▶ **WORK REQUEST**: With both ends included, repeat exactly the lines of the entries below from the one containing "relevant subject areas" down to the one containing "recommendations they provide.", and no others.

▶ **MATERIAL FOR THE TASK**:
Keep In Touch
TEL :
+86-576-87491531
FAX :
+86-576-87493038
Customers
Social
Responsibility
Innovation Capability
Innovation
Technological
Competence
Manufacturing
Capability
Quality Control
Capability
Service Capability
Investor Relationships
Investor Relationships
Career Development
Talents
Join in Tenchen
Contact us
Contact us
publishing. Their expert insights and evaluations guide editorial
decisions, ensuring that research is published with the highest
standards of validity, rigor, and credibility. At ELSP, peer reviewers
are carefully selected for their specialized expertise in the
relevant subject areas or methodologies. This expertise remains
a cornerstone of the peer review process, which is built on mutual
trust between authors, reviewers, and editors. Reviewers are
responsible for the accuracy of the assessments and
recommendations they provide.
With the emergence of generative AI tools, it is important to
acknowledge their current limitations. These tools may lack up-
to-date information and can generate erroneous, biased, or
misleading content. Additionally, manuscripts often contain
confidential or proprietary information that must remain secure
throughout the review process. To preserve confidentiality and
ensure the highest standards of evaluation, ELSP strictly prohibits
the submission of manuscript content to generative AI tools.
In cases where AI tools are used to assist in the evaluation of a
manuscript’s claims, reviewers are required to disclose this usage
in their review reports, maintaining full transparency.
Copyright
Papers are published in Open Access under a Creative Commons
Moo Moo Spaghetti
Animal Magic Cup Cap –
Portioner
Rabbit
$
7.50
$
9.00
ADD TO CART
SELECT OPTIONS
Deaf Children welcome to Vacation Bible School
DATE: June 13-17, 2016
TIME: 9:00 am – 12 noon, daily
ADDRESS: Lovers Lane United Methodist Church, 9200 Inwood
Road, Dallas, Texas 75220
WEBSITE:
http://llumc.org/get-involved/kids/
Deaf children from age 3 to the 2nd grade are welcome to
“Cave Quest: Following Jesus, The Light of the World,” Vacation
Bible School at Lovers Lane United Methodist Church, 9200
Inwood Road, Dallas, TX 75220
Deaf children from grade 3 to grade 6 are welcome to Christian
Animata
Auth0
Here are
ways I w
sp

▶ **TASK RESULT**:
relevant subject areas or methodologies. This expertise remains
a cornerstone of the peer review process, which is built on mutual
trust between authors, reviewers, and editors. Reviewers are
responsible for the accuracy of the assessments and
recommendations they provide.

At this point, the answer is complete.